The new agreement is legally binding but contains no specific goals for decreasing emissions that are listed in a special UN register. To restrict the rise in the Earth’s temperature, all countries will have to develop long-term strategies for low-carbon development, with the initial report to be presented in 2022, as well as present plans for adjusting to climate change. This approach opens a way to have the document ratified by the United States through a direct presidential signature bypassing Senate.

The Paris Agreement also creates a new international instrument to replace the clean development mechanism and joint projects of the Kyoto Protocol era. The new sustainable development arrangement allows countries to finance projects on reducing emissions in other countries without the differentiation between industrialized and developing members. However, in contrast to the Kyoto Protocol that distributed the GHG emission quotas between industrialized countries and allowed direct trading and financing discharge reduction in other countries, the new mechanism will not be openly market-oriented. In fact, the reduction of emissions will be combined with sustainable economic development taking into account socio-ecological aspects.
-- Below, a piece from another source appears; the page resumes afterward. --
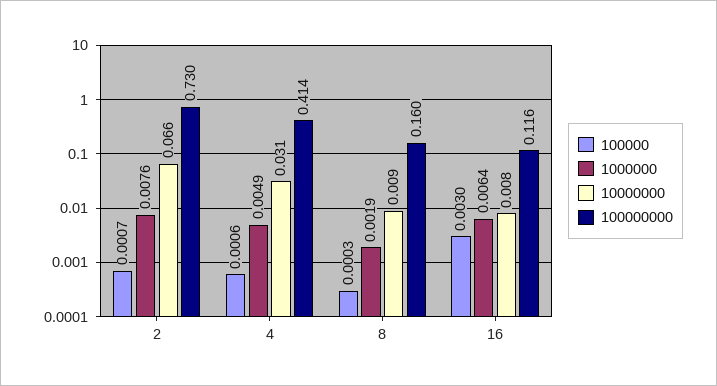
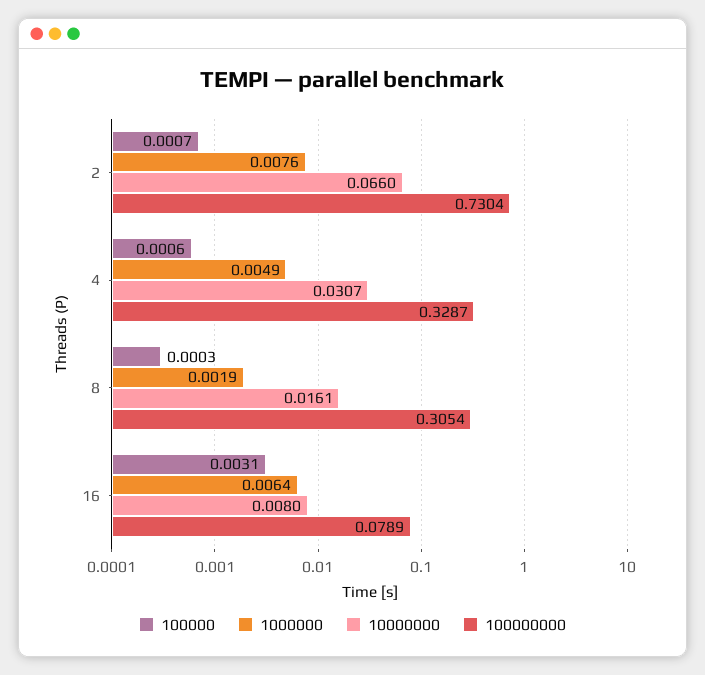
100000000, 4: 0.414 -> 0.3287
10000000, 8: 0.009 -> 0.0161
100000000, 8: 0.16 -> 0.3054
100000, 16: 0.003 -> 0.0031
100000000, 16: 0.116 -> 0.0789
The fulfillment of the Paris Agreement and relevant obligations of the parties appears increasingly urgent because of the noticeable accumulation of harmful climatic manifestations in recent years, among them natural disasters, glacier melting, etc., while the causes include higher reliability of scientific hypotheses proving the dependence of the climate change on manmade GHG emissions, the rising role of the climate change in international security, accumulating economic damage caused by climatic effects, and the proneness of key states to decrease the energy and carbon consumption of their economies (GHG emissions per GDP unit) due to energy shortage.

The member countries are in for difficult and painstaking work within the UN framework to make a future climate-related cooperation regime exceptionally effective and reflect the current realities and interests of the entire global community.